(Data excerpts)
□ □ □

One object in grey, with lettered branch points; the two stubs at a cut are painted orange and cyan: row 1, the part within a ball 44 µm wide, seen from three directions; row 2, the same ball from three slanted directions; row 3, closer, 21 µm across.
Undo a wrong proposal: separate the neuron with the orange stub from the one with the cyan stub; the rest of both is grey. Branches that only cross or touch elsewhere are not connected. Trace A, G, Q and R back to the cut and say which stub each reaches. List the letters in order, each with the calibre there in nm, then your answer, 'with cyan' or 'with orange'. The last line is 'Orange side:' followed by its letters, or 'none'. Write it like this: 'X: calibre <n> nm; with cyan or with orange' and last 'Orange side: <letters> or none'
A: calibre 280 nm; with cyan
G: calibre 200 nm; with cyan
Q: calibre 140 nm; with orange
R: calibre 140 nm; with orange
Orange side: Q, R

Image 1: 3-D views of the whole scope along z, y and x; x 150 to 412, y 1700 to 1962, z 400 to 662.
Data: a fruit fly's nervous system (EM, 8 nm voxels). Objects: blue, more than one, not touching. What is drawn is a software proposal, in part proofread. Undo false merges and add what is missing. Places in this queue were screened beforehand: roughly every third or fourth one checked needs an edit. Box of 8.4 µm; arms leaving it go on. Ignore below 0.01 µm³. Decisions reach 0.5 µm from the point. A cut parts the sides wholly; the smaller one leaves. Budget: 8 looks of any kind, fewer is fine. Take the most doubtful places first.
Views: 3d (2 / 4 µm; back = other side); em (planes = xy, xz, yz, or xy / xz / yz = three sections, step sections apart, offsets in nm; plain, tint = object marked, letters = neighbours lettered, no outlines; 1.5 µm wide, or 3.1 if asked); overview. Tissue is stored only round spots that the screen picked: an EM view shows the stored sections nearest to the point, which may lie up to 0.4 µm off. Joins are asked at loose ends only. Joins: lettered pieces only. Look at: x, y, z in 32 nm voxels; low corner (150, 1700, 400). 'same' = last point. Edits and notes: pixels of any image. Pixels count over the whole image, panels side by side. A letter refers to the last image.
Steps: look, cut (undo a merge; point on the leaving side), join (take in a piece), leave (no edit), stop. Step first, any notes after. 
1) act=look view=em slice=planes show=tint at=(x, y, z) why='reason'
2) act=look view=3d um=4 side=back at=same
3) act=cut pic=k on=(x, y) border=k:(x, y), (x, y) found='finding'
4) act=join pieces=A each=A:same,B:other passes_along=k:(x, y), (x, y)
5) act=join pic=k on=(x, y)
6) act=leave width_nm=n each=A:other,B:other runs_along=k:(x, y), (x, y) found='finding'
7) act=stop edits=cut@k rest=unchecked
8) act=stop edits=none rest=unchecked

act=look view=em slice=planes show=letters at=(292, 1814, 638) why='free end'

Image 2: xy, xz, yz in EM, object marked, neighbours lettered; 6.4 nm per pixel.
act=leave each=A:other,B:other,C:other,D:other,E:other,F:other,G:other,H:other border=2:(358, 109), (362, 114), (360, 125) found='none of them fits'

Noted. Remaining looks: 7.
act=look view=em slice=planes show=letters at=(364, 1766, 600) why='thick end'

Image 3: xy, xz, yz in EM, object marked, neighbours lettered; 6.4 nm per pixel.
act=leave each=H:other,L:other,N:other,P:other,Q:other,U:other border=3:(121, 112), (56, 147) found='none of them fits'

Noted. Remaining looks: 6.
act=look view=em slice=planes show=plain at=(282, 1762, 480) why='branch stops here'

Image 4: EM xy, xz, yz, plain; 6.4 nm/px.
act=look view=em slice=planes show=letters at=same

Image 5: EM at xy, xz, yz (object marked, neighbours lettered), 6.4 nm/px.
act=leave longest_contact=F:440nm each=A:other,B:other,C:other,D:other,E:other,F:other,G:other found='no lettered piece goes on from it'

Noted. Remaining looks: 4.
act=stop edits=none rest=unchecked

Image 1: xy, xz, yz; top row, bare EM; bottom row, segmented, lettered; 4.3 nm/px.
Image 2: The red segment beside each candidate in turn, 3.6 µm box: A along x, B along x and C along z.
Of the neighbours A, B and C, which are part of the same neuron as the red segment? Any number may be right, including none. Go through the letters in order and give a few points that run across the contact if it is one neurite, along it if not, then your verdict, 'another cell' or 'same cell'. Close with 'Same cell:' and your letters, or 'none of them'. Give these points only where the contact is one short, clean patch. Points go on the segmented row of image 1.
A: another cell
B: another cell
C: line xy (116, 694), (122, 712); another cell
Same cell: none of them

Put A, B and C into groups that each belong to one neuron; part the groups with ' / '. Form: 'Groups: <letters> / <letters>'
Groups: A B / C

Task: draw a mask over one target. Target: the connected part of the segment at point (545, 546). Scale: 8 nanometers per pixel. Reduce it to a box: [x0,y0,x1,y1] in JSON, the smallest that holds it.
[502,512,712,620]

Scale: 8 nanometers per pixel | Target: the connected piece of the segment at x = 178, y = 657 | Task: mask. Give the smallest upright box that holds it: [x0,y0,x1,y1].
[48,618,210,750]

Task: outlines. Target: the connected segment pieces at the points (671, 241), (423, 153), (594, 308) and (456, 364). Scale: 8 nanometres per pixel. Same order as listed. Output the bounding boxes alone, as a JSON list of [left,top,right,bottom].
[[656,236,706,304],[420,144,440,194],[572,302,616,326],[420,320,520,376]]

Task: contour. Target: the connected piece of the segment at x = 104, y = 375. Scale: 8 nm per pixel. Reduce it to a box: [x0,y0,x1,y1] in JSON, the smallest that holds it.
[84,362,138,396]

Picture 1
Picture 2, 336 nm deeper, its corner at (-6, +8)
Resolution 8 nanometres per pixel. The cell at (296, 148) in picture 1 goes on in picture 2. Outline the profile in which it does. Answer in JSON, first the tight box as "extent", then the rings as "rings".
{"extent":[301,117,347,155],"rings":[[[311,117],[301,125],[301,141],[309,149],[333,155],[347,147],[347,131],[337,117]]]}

□ □ □

▶ Work to be completed
The answer should be an exact copy of the data.

▶ Response to this task
One object in grey, with lettered branch points; the two stubs at a cut are painted orange and cyan: row 1, the part within a ball 44 µm wide, seen from three directions; row 2, the same ball from three slanted directions; row 3, closer, 21 µm across.
Undo a wrong proposal: separate the neuron with the orange stub from the one with the cyan stub; the rest of both is grey. Branches that only cross or touch elsewhere are not connected. Trace A, G, Q and R back to the cut and say which stub each reaches. List the letters in order, each with the calibre there in nm, then your answer, 'with cyan' or 'with orange'. The last line is 'Orange side:' followed by its letters, or 'none'. Write it like this: 'X: calibre <n> nm; with cyan or with orange' and last 'Orange side: <letters> or none'
A: calibre 280 nm; with cyan
G: calibre 200 nm; with cyan
Q: calibre 140 nm; with orange
R: calibre 140 nm; with orange
Orange side: Q, R

Image 1: 3-D views of the whole scope along z, y and x; x 150 to 412, y 1700 to 1962, z 400 to 662.
Data: a fruit fly's nervous system (EM, 8 nm voxels). Objects: blue, more than one, not touching. What is drawn is a software proposal, in part proofread. Undo false merges and add what is missing. Places in this queue were screened beforehand: roughly every third or fourth one checked needs an edit. Box of 8.4 µm; arms leaving it go on. Ignore below 0.01 µm³. Decisions reach 0.5 µm from the point. A cut parts the sides wholly; the smaller one leaves. Budget: 8 looks of any kind, fewer is fine. Take the most doubtful places first.
Views: 3d (2 / 4 µm; back = other side); em (planes = xy, xz, yz, or xy / xz / yz = three sections, step sections apart, offsets in nm; plain, tint = object marked, letters = neighbours lettered, no outlines; 1.5 µm wide, or 3.1 if asked); overview. Tissue is stored only round spots that the screen picked: an EM view shows the stored sections nearest to the point, which may lie up to 0.4 µm off. Joins are asked at loose ends only. Joins: lettered pieces only. Look at: x, y, z in 32 nm voxels; low corner (150, 1700, 400). 'same' = last point. Edits and notes: pixels of any image. Pixels count over the whole image, panels side by side. A letter refers to the last image.
Steps: look, cut (undo a merge; point on the leaving side), join (take in a piece), leave (no edit), stop. Step first, any notes after. 
1) act=look view=em slice=planes show=tint at=(x, y, z) why='reason'
2) act=look view=3d um=4 side=back at=same
3) act=cut pic=k on=(x, y) border=k:(x, y), (x, y) found='finding'
4) act=join pieces=A each=A:same,B:other passes_along=k:(x, y), (x, y)
5) act=join pic=k on=(x, y)
6) act=leave width_nm=n each=A:other,B:other runs_along=k:(x, y), (x, y) found='finding'
7) act=stop edits=cut@k rest=unchecked
8) act=stop edits=none rest=unchecked

act=look view=em slice=planes show=letters at=(292, 1814, 638) why='free end'

Image 2: xy, xz, yz in EM, object marked, neighbours lettered; 6.4 nm per pixel.
act=leave each=A:other,B:other,C:other,D:other,E:other,F:other,G:other,H:other border=2:(358, 109), (362, 114), (360, 125) found='none of them fits'

Noted. Remaining looks: 7.
act=look view=em slice=planes show=letters at=(364, 1766, 600) why='thick end'

Image 3: xy, xz, yz in EM, object marked, neighbours lettered; 6.4 nm per pixel.
act=leave each=H:other,L:other,N:other,P:other,Q:other,U:other border=3:(121, 112), (56, 147) found='none of them fits'

Noted. Remaining looks: 6.
act=look view=em slice=planes show=plain at=(282, 1762, 480) why='branch stops here'

Image 4: EM xy, xz, yz, plain; 6.4 nm/px.
act=look view=em slice=planes show=letters at=same

Image 5: EM at xy, xz, yz (object marked, neighbours lettered), 6.4 nm/px.
act=leave longest_contact=F:440nm each=A:other,B:other,C:other,D:other,E:other,F:other,G:other found='no lettered piece goes on from it'

Noted. Remaining looks: 4.
act=stop edits=none rest=unchecked

Image 1: xy, xz, yz; top row, bare EM; bottom row, segmented, lettered; 4.3 nm/px.
Image 2: The red segment beside each candidate in turn, 3.6 µm box: A along x, B along x and C along z.
Of the neighbours A, B and C, which are part of the same neuron as the red segment? Any number may be right, including none. Go through the letters in order and give a few points that run across the contact if it is one neurite, along it if not, then your verdict, 'another cell' or 'same cell'. Close with 'Same cell:' and your letters, or 'none of them'. Give these points only where the contact is one short, clean patch. Points go on the segmented row of image 1.
A: another cell
B: another cell
C: line xy (116, 694), (122, 712); another cell
Same cell: none of them

Put A, B and C into groups that each belong to one neuron; part the groups with ' / '. Form: 'Groups: <letters> / <letters>'
Groups: A B / C

Task: draw a mask over one target. Target: the connected part of the segment at point (545, 546). Scale: 8 nanometers per pixel. Reduce it to a box: [x0,y0,x1,y1] in JSON, the smallest that holds it.
[502,512,712,620]

Scale: 8 nanometers per pixel | Target: the connected piece of the segment at x = 178, y = 657 | Task: mask. Give the smallest upright box that holds it: [x0,y0,x1,y1].
[48,618,210,750]

Task: outlines. Target: the connected segment pieces at the points (671, 241), (423, 153), (594, 308) and (456, 364). Scale: 8 nanometres per pixel. Same order as listed. Output the bounding boxes alone, as a JSON list of [left,top,right,bottom].
[[656,236,706,304],[420,144,440,194],[572,302,616,326],[420,320,520,376]]

Task: contour. Target: the connected piece of the segment at x = 104, y = 375. Scale: 8 nm per pixel. Reduce it to a box: [x0,y0,x1,y1] in JSON, the smallest that holds it.
[84,362,138,396]

Picture 1
Picture 2, 336 nm deeper, its corner at (-6, +8)
Resolution 8 nanometres per pixel. The cell at (296, 148) in picture 1 goes on in picture 2. Outline the profile in which it does. Answer in JSON, first the tight box as "extent", then the rings as "rings".
{"extent":[301,117,347,155],"rings":[[[311,117],[301,125],[301,141],[309,149],[333,155],[347,147],[347,131],[337,117]]]}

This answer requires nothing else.